Desconozco cuál es la correlación lógica entre llegar a la tercera edad y coleccionar pájaros como si no hubiera un mañana, pero por algún motivo, a casi todos los abuelos les da por ahí. Mis abuelos no han sido menos y, a lo largo de los años, han tenido canarios y periquitos a los que han cuidado con mucha entrega… quizá demasiada. 

Hace años, cuando era adolescente, estábamos toda la familia reunida en la casa de la playa de mis abuelos, tradición que se veía coronada por una comida casi a modo banquete, en el que mi abuela preparaba alguno de sus platos estrella. Aquella vez fue atún con tomate, típico de la zona. Mi abuela, como tantas otras, son de esas a las que les ha costado siempre dejarse ayudar y que quería llevar la voz cantante en la cocina y en todo lo que tuviera relación con su casa. Así que no, no nos dejaba echarle una mano, aparte, la cocina de aquella casa es como la puerta chica del Imaginarium: que te crees que cabes, pero no. Uno es multitud. 

En aquella época mi abuelo había rescatado un periquito de la calle, vamos, que se lo encontró perdido y, como nadie lo reclamó, pues se lo quedó, porque pobre criatura cómo iba a sobrevivir into the wild siendo un animalito doméstico. Le tenían mucho cariño al pajarito y, como solían decir, “les hacía mucha compañía”. Ya he dicho que la cocina era pequeña, ¿no? Pues adivinad: nosotros no podíamos entrar a ayudar, pero el periquito SÍ. Bueno, para ayudar no, para soltar cagarrutas a diestro y siniestro por toda la cocina, y plumas y trozos de lechuga pocha (porque yo no entiendo por qué se empañaban en ponerle una hoja de lechuga asomando si luego no se la comía, pero daba igual porque renovaban una hoja pocha por una fresca todos los días). 

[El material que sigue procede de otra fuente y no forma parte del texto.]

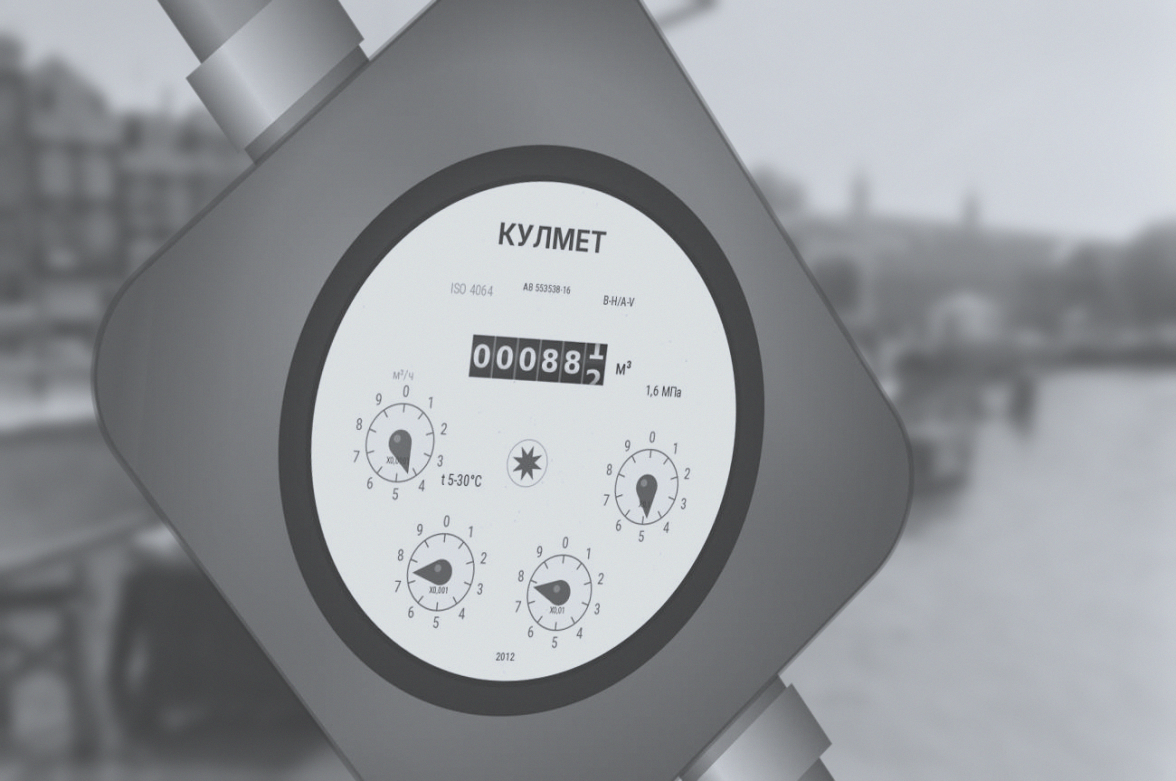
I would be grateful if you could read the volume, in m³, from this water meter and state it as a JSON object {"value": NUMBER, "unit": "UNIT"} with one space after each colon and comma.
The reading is {"value": 881.4774, "unit": "m³"}
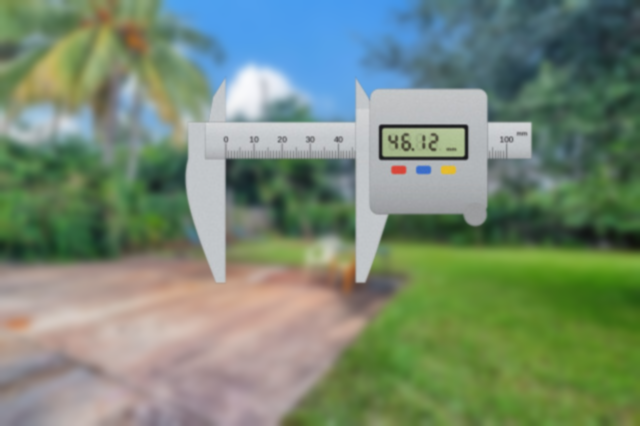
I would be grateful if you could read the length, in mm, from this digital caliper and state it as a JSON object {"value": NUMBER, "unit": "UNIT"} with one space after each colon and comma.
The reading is {"value": 46.12, "unit": "mm"}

Mi abuela consideró una buena idea soltar al pájaro por la cocina para limpiarle la jaula mientras preparaba el atún con tomate. Yo no lo vi, pero ya había presenciado con anterioridad al bicho revolear los papeles de periódico que le ponían en el fondo de la jaula con todo el alpiste momificado, las cagarrutas y las plumas: un manjar. Esa amalgama de restos orgánicos volaba por la cocina mientras mi abuela guisaba el atún en la cazuela. Mi madre y yo, que conocíamos el modus operandi, estuvimos muy tensas durante todo el proceso y, para colmo, no podíamos entrar disimuladamente a remediar un poco el desastre porque nos lo tenía prohibidísimo, no se fuera a escapar el pájaro.

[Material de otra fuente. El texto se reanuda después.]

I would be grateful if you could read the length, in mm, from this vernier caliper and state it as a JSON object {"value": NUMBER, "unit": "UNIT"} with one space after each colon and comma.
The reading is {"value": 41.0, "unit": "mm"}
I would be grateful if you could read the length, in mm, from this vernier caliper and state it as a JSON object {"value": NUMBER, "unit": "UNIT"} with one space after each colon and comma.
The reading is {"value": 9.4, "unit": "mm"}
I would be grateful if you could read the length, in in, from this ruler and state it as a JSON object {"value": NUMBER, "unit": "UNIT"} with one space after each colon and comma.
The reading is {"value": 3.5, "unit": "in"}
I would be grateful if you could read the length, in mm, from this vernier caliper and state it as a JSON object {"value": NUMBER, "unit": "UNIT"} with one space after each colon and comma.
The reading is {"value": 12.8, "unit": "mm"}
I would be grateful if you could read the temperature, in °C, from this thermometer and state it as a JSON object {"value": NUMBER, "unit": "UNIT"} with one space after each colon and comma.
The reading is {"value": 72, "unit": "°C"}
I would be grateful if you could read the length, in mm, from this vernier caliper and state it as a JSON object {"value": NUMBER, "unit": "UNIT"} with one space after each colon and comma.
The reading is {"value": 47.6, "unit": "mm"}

Otorgándole el beneficio de la duda, preparamos la mesa, asomándonos por la cocina siempre que podíamos para hacer un reconocimiento forense de la situación. Más que nada, por saber si íbamos a comer atún con restos orgánicos de otro ser vivo. Aparentemente, todo estaba normal y dedujimos que quizá ese día mi abuela hubiera extremado la precaución de no dejar al periquito a sus anchas.

Comimos y echamos un buen rato. Al acabar, como hacía tanto calor, mi abuelo fue a la terraza a rescatar al periquito y ponerlo en un lugar más fresco. Cuando sacó la jaula yo, que siempre he tenido un olfato ultradesarrollado, percibí un olor extraño. Le dije: “Abuelo, el pájaro huele raro” “No, el pájaro huele normal. Huele a pájaro”. Yo no me quedé conforme y me pegué a la jaula para olisquearlo: ¡el pájaro olía a plato de macarrones! Me entró entre agobio y risa floja. Observé la jaula detenidamente por si se le había derramado algo de tomate a mi abuela mientras cocinaba y encontré, en el fondo, los papeles de periódico con huellecitas de las patas de pájaro de color rojo. Me fijé en sus patitas y… ¡tenía restos de tomate! 

Conclusión: no nos comimos al pájaro, pero bien que se posó en la olla. Aquel día comimos atún con un ligero toque de periquito.